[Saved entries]
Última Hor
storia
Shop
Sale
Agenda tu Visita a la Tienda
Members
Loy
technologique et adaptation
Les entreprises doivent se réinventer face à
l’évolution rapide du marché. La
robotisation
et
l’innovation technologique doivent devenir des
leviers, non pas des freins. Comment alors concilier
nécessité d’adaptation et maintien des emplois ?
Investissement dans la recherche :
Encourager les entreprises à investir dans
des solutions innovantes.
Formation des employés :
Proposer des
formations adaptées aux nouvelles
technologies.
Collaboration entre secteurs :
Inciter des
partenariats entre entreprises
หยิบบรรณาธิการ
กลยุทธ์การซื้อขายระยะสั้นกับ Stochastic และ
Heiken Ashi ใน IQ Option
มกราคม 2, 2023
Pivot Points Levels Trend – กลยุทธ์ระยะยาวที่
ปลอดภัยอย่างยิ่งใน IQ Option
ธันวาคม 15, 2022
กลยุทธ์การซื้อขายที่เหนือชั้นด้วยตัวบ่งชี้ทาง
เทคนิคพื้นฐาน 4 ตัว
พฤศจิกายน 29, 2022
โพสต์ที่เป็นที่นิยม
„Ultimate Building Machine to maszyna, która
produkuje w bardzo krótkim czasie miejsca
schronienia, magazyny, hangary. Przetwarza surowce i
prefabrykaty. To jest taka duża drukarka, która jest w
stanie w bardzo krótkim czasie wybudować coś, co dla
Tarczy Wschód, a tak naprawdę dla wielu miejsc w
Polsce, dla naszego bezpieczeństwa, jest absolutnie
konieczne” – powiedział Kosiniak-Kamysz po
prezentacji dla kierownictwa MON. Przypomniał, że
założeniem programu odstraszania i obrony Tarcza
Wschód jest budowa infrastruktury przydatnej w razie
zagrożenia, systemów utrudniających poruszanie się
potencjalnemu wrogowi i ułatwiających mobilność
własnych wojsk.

### Your objective
Update the rows above by replacing "entreprises" with "sociétés" throughout, leaving everything else unchanged.

### Result
Última Hor
storia
Shop
Sale
Agenda tu Visita a la Tienda
Members
Loy
technologique et adaptation
Les sociétés doivent se réinventer face à
l’évolution rapide du marché. La
robotisation
et
l’innovation technologique doivent devenir des
leviers, non pas des freins. Comment alors concilier
nécessité d’adaptation et maintien des emplois ?
Investissement dans la recherche :
Encourager les sociétés à investir dans
des solutions innovantes.
Formation des employés :
Proposer des
formations adaptées aux nouvelles
technologies.
Collaboration entre secteurs :
Inciter des
partenariats entre sociétés
หยิบบรรณาธิการ
กลยุทธ์การซื้อขายระยะสั้นกับ Stochastic และ
Heiken Ashi ใน IQ Option
มกราคม 2, 2023
Pivot Points Levels Trend – กลยุทธ์ระยะยาวที่
ปลอดภัยอย่างยิ่งใน IQ Option
ธันวาคม 15, 2022
กลยุทธ์การซื้อขายที่เหนือชั้นด้วยตัวบ่งชี้ทาง
เทคนิคพื้นฐาน 4 ตัว
พฤศจิกายน 29, 2022
โพสต์ที่เป็นที่นิยม
„Ultimate Building Machine to maszyna, która
produkuje w bardzo krótkim czasie miejsca
schronienia, magazyny, hangary. Przetwarza surowce i
prefabrykaty. To jest taka duża drukarka, która jest w
stanie w bardzo krótkim czasie wybudować coś, co dla
Tarczy Wschód, a tak naprawdę dla wielu miejsc w
Polsce, dla naszego bezpieczeństwa, jest absolutnie
konieczne” – powiedział Kosiniak-Kamysz po
prezentacji dla kierownictwa MON. Przypomniał, że
założeniem programu odstraszania i obrony Tarcza
Wschód jest budowa infrastruktury przydatnej w razie
zagrożenia, systemów utrudniających poruszanie się
potencjalnemu wrogowi i ułatwiających mobilność
własnych wojsk.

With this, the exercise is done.